I had no money, no food, and had to sleep parked behind the gym that provided me a place to bathe.
I addressed the hunger by occasionally resorting to theft. Some nights I would go into the grocery store, suck in my stomach, and tuck a package of shrimp into my pants.
Why shrimp?
It was pre-cooked, and I hate cold hot dogs.
I ultimately realized that this was no way to live. Humans are not meant to live in Honda Civics, or survive on stolen shellfish.
That realization eventually led me to work harder and inspired me to start saving for college. When I was 21 I moved to another state and started working toward my degree. A few years later I became the first person in my family to graduate, and have since become the first person in my family to become an entrepreneur.
Here are a few things I’ve learned along the way:
1. Success requires you to be brutally honest with yourself.
I was in that position because I had been lazy and unmotivated. I more or less quit planning for the future after the 8th grade, and, in living the way I was, was reaping what I had sown.
It was no one’s fault but my own.
When you realize you have no one to blame but yourself you also come to a powerful realization: that you are the only one who can solve your own problems.
Wallowing in your own failure is self-defeating, but recognizing the role you played in creating your circumstances is the first step to changing those circumstances.
2. Change is a product of action, not time.
Where do you want to be in 5 years?
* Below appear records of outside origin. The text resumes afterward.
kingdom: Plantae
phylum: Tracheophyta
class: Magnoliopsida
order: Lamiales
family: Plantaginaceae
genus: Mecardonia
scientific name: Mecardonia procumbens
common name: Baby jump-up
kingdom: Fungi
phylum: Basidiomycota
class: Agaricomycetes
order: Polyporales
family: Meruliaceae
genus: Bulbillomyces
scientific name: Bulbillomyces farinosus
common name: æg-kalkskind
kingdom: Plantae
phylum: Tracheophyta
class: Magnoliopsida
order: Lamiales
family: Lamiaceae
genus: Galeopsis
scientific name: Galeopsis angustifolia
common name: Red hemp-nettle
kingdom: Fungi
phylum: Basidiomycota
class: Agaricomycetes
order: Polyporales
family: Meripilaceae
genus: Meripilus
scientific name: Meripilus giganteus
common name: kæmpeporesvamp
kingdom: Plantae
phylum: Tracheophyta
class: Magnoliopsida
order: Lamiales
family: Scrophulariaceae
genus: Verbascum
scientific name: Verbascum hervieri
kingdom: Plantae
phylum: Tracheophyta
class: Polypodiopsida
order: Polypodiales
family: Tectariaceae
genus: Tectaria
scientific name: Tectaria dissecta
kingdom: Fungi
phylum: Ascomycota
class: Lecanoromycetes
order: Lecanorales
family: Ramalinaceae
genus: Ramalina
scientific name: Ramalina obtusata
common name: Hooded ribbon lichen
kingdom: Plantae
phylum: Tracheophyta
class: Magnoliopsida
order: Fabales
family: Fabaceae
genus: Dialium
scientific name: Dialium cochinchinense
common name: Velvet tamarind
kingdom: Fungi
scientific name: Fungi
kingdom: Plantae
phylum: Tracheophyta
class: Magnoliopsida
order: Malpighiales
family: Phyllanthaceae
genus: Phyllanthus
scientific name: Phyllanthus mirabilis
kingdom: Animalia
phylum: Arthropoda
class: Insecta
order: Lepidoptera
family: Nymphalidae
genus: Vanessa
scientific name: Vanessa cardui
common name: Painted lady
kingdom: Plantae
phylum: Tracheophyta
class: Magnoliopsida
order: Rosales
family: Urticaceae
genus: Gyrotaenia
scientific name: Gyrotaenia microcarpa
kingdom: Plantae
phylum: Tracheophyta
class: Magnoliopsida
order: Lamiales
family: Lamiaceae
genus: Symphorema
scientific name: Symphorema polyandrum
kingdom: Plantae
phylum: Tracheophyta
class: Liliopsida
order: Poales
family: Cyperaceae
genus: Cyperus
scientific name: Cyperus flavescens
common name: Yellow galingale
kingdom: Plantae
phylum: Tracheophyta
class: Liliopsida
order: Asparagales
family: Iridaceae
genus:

In 10 years? Where do you want to be at the end of your career? At the end of your life?
Achieving your goals is not simply a matter of enough time passing – achievement requires action.
I always wanted to be a dad, and have a family. When I was 18 I envisioned that when I turned 30 I would have a wife and a couple of kids.
I realized two things:
A. Living in your car with no career prospects whatsoever does not exactly make people want to “swipe right” on you (Tinder wasn’t around back then, but the point is valid).
B. The backseat of a Honda Civic is no place to raise children.
So I took action.
3. Identify role models that have had similar life experiences.
I often see people who are eager to identify mentors, but never talk about role models.
The two are different.
If someone is truly a mentor you will get to know he or she on a personal level, but you may never know a role model. You may be lucky enough to have a mentor who is a role model, or vice versa.
That wasn’t really the case with me.
I looked up to the multiple entrepreneurs and successful people who were once homeless. I admired Stephen King, who sold the rights to his first novel, Carrie, when he was nearly broke. I looked up to J.K. Rowling, who went from welfare to authoring the Harry Potter series.
You may not be living in your car, but if you aren’t where you want to be in life start by being honest with how you got where you are, take the action required to create the change you’re seeking, and when you need inspiration, look to people who’ve had to climb a very long ladder to success.